Frances Ha ★★★★

"It's that thing when you're with someone, and you love them and they know it, and they love you and you know it... but it's a party... and you're both talking to other people, and you're laughing and shining... and you look across the room and catch each other's eyes... but - but not because you're possessive, or it's precisely sexual... but because... that is your person in this life. And it's funny and sad, but only because this life will end, and it's this secret world that exists right there in public, unnoticed, that no one else knows about. It's sort of like how they say that other dimensions exist all around us, but we don't have the ability to perceive them. That's - That's what I want out of a relationship. Or just life, I guess."

I can't personally relate to Frances Ha yet, but there was this feeling inside of me that at many points in the film I was watching my future. I pretty much know for a fact that I will be apartment hopping, trying to make a living at an artistic endeavor that seems hopeless watching old friendships end all around me.
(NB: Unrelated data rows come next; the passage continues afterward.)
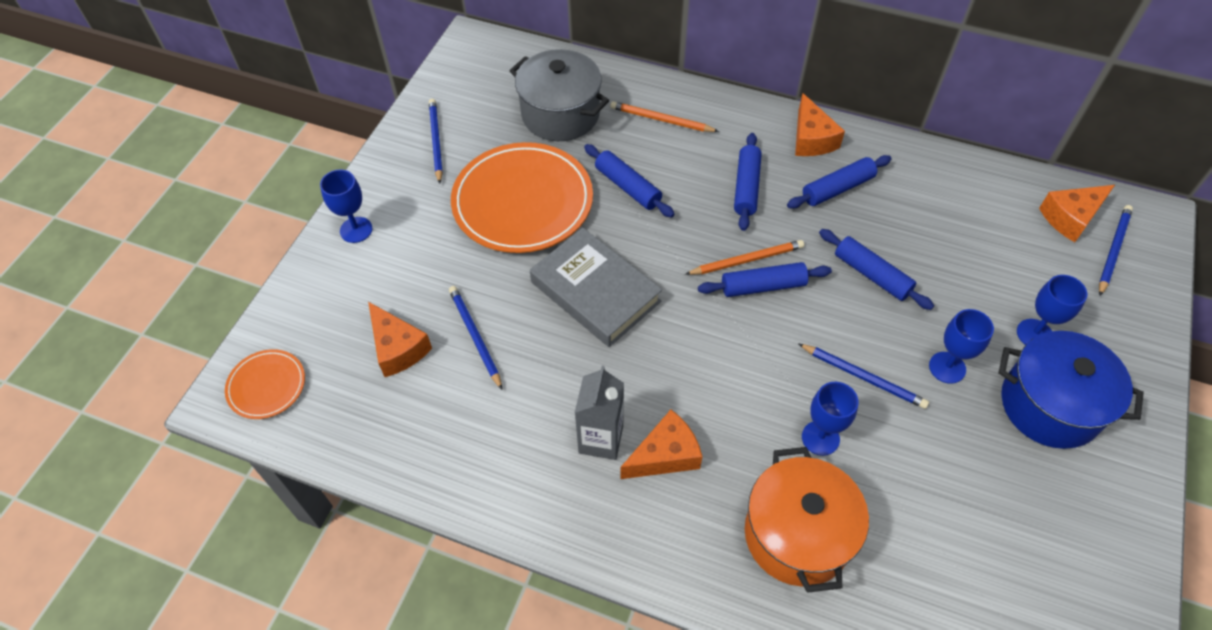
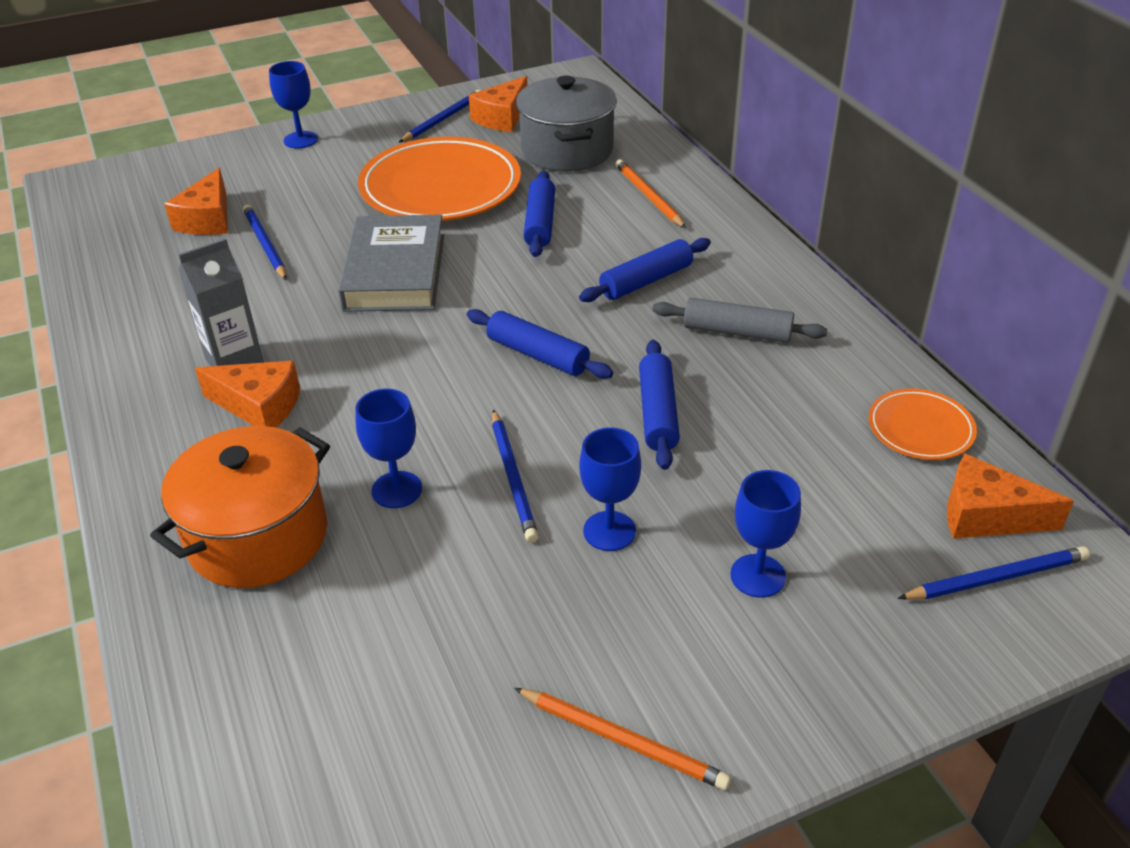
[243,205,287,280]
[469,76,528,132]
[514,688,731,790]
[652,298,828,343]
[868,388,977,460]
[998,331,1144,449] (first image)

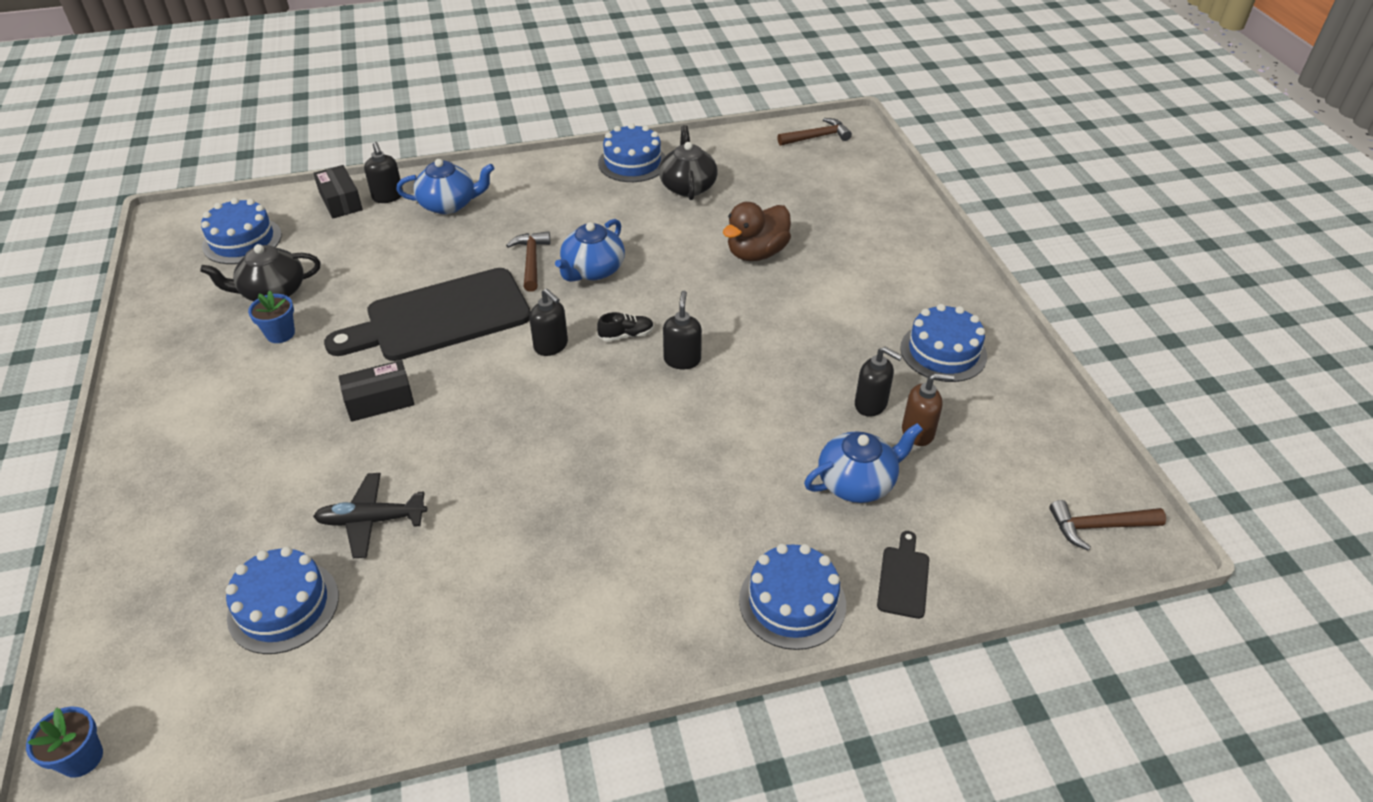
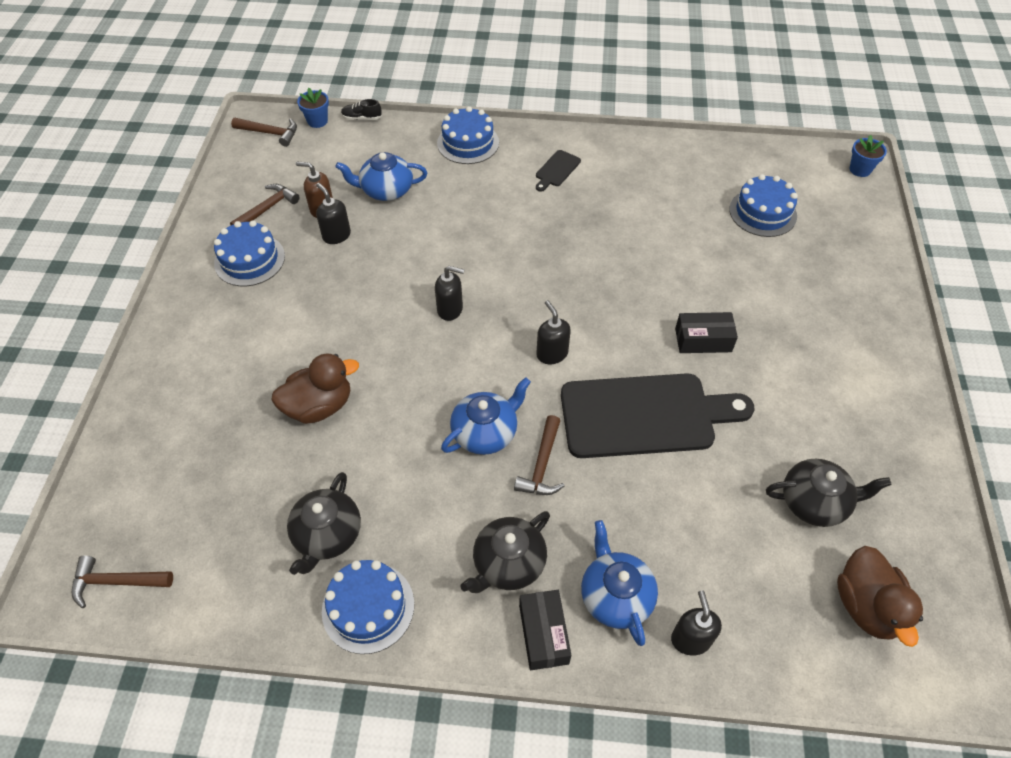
[230,184,300,225]
[297,88,329,128]
[341,99,382,120]
[435,266,465,321]
[460,511,550,593]
[519,590,571,670]
[536,150,581,192]
[581,520,658,646]
[837,546,923,647]
[313,473,427,558] (first image)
Life will turn into a black and white artsy film with late nights drinking wine and talking about literature and what not, so at many points I felt like my laptop had become this stylish crystal ball in a way.

Sure the character of Frances could be considered annoying, but she felt real. I'm sure many 27 year olds in New York City are the same way. I seem to be on a fix of things about women and their friendships and living in New York City, as I am binging the absolutely amazing television show Broad City and it really complemented this and gave me an added appreciation of it that I normally wouldn't have gotten.

The black and white photography is awesome, as I am just a sucker for it. Greta Gerwig was a delight, playing her character with obvious experience from being in similar situations. Her and Noah Baumbach's script is very down to earth and realistic and all around great. I really loved the editing and how it showed constant glimpses of interactions and small moments that make up life, and done in a way that kind of symbolizes the smaller attention span of a "youth".

Frances Ha is about one's future and the temporary nature of friendships, and while it could be considered trite young people problems when in reality don't matter, I think the themes are universal and can be applied to any scale. The only thing is allowing yourself to sympathize for these characters and try to relate to them, and if you can't, I totally understand. But if you can, a beautiful story awaits.